反対咬合の犬

いきなり、グロな写真ですみません。
今回は、「ワンコのたわごと」にも登場の我が家の愛犬ハルの話です。

ハルには一応血統書がついています。駄犬の割りに血筋はいいのですが、実は反対咬合です。つまり上顎の歯と下顎の歯が逆転しています。下が前なのです。

ブリーダーさんのなかでは「アンダー」と呼ばれているようです。ドッグショーにでる犬にとっては致命的な欠点だそうです。「いかに純潔種のスタンダードに近いか」を競うのがドッグショーなので、スタンダードの骨格やかみ合わせに近くなければどんなにカワイクてもカシコクても評価は低くなるのです。

ハルをみつけた時、ブリーダーさんは一言。
「この犬はアンダーだから5万円引きでいいよ!」

当時大学の矯正歯科に勤めていたインチョーは、この一言で「ぜったいこの仔犬を買おう!」と決めてしまいました。反対咬合というだけで、そんな風にあつかわれるのかとショックだったのです。
・・・決して安くしてくれたからではありません(笑)。

ブリーダーさんのなかには、反対咬合を矯正してドッグショーに出すという話も聴きました。歯ならびの専門家として負けてはおられない、とインチョーはネットで実際に犬の矯正治療をやったという方にメールしました。その方によるとレトリバー等の大型犬の歯型をとって、矯正装置をつくったそうです。ただし乳歯から永久歯の交換期でないと矯正は難しいとのこと。

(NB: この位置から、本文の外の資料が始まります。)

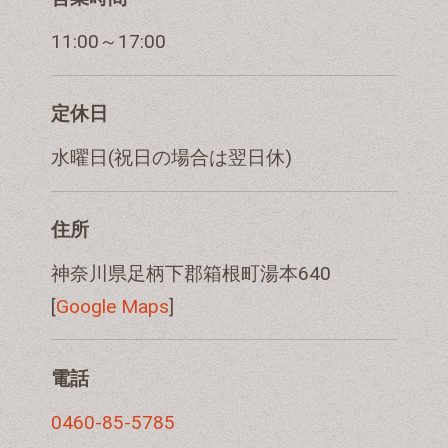
11:00～17:00
定休日
水曜日(祝日の場合は翌日休)
住所
神奈川県足柄下郡箱根町湯本640
[
Google Maps
]
電話
0460-85-5785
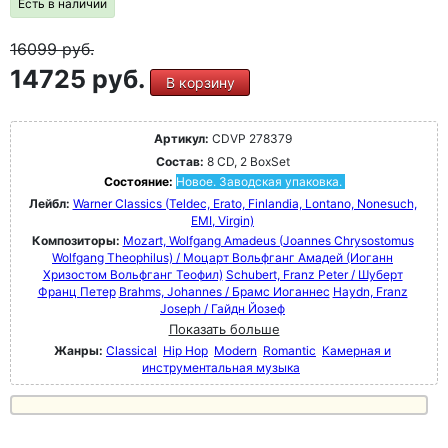
Есть в наличии
16099
руб.
14725 руб.
В корзину
Артикул:
CDVP 278379
Состав:
8 CD, 2 BoxSet
Состояние:
Новое. Заводская упаковка.
Лейбл:
Warner Classics (Teldec, Erato, Finlandia, Lontano, Nonesuch,
EMI, Virgin)
Композиторы:
Mozart, Wolfgang Amadeus (Joannes Chrysostomus
Wolfgang Theophilus) / Моцарт Вольфганг Амадей (Иоганн
Хризостом Вольфганг Теофил)
Schubert, Franz Peter / Шуберт
Франц Петер
Brahms, Johannes / Брамс Иоганнес
Haydn, Franz
Joseph / Гайдн Йозеф
Показать больше
Жанры:
Classical
Hip Hop
Modern
Romantic
Камерная и
инструментальная музыка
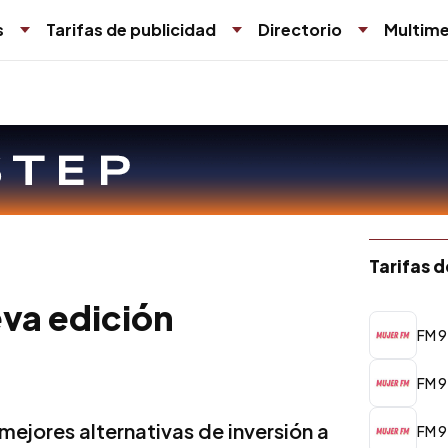
s
Tarifas de publicidad
Directorio
Multime
Tarifas 
va edición
FM 9
FM 9
mejores alternativas de inversión a
FM 9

ハルの歯は大きいはずの下顎の歯がガタガタです。インチョーの診断では結構難症例。結局、矯正の夢はかなわずそのままになってしましました。ショードッグとしては役立たずの犬ですが、我が家の一員として病気ひとつせず元気に育っています。

と、いっているうちにハルも6歳。人間で言えば壮年の域に達しました。最近は反対咬合とは別の問題が・・・

現代の飼い犬にとって歯周病は大問題。ハルの臼歯にも歯石がよくつきます。歯周病専門医として飼い犬を歯周病にさせる訳にはいかない、とばかりにブラッシングや歯石除去をしなければいけないのですが・・・色々と苦労があります。
このお話はまたの機会に詳しく書かせていただくかもしれません。